Cambridge Analytica is a political consulting firm which uses data collection and analysis to provide strategic planning for elections.
The New York Times and the Observer in London recently on March 17th exposed a scandal involving Cambridge Analytica misusing data of 50 million users acquired from Facebook to influence public voters. These news outlets received their information from former employees, associates, and documents. Investigations are going on at present on how the work they do may have affected the BREXIT and the 2016 US presidential election. The legitimacy of the workings of Cambridge Analytica was under scrutiny but only now the full scope of the situation is visible.
All this has been revealed by a whistleblower to the Observer. Christopher Wylie is a Canadian data analytics expert who was a Cambridge employee at the time of the breach. He left Cambridge for Eunoia Technologies, a company he set up.
Christopher Wylie came forward to say, “We exploited Facebook to harvest millions of people’s profiles. And build models to exploit what we knew about them and target their inner demons. That was the basis the entire company was built on.”
Cambridge Analytica – a company owned by the hedge fund billionaire Robert Mercer was headed at the time by Trump’s key adviser Steve Bannon. They used personal information taken without authorization in early 2014 to build a system for profiling individual US voters, in order to target them with personalized political advertisements.
The New York Times reports that copies of the users’ data can still be found online, which their reporting team had seen.
An app called this is your digital life was used which collected data on the pretext of a personality test and also paid the users for it. Aleksandr Kogan is an academic who separately from his work at Cambridge University built the app through his company Global Science Research (GSR), in collaboration with Cambridge Analytica. The app also accumulated a data pool of tens of millions-strong by collecting the information of the test-takers’ Facebook friends. Facebook’s “platform policy” barred them from selling or advertising that information.
Cambridge Analytica wanted to create a tool that can easily identify the personalities of American voters. The tool would later use this data to predict behaviour and influence votes using personalized political advertisements. This process is called psychographic modelling. Kogan’s involvement starts here because data was needed to do this.
During the period of US Presidential campaign, 50 Million users accounted for a third of active accounts in North America. The count is almost a quarter of potential US voters. The British Information Commissioner’s Office has placed Cambridge Analytica and Facebook for data and politics.
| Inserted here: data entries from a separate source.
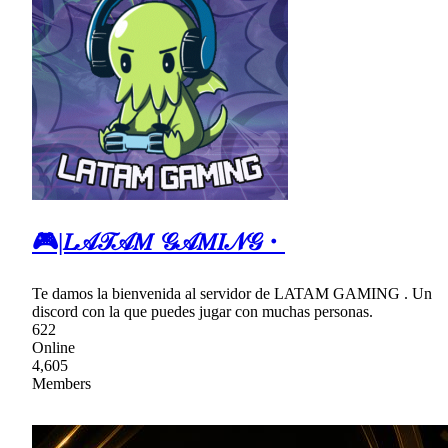
🎮|𝐿𝒜𝒯𝒜𝑀 𝒢𝒜𝑀𝐼𝒩𝒢・
Te damos la bienvenida al servidor de LATAM GAMING . Un
discord con la que puedes jugar con muchas personas.
622
Online
4,605
Members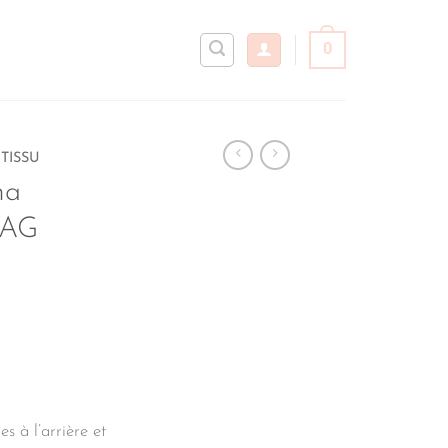
0
TISSU
ha
BAG
 à l’arrière et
They are also separately being investigated by the Electoral Commission on account of the role Cambridge Analytica played in the EU referendum.
Facebook’s immediate response was to suspend whistleblower Christopher Wylie from the platform, and they also threatened to sue The Observer for publishing this story, saying it was making “false and defamatory” allegations. While Kogan claimed to be collecting the data for academic purposes, Facebook did not verify this claim.
Currently, the British Information Commissioner’s Office is investigating whether the data was “illegally acquired and used”. Justice Department special counsel Robert Mueller has demanded emails of the Cambridge employees who were involved as a part of Trump’s campaign team. He is currently leading the investigation into alleged Russian interference in the 2016 American election.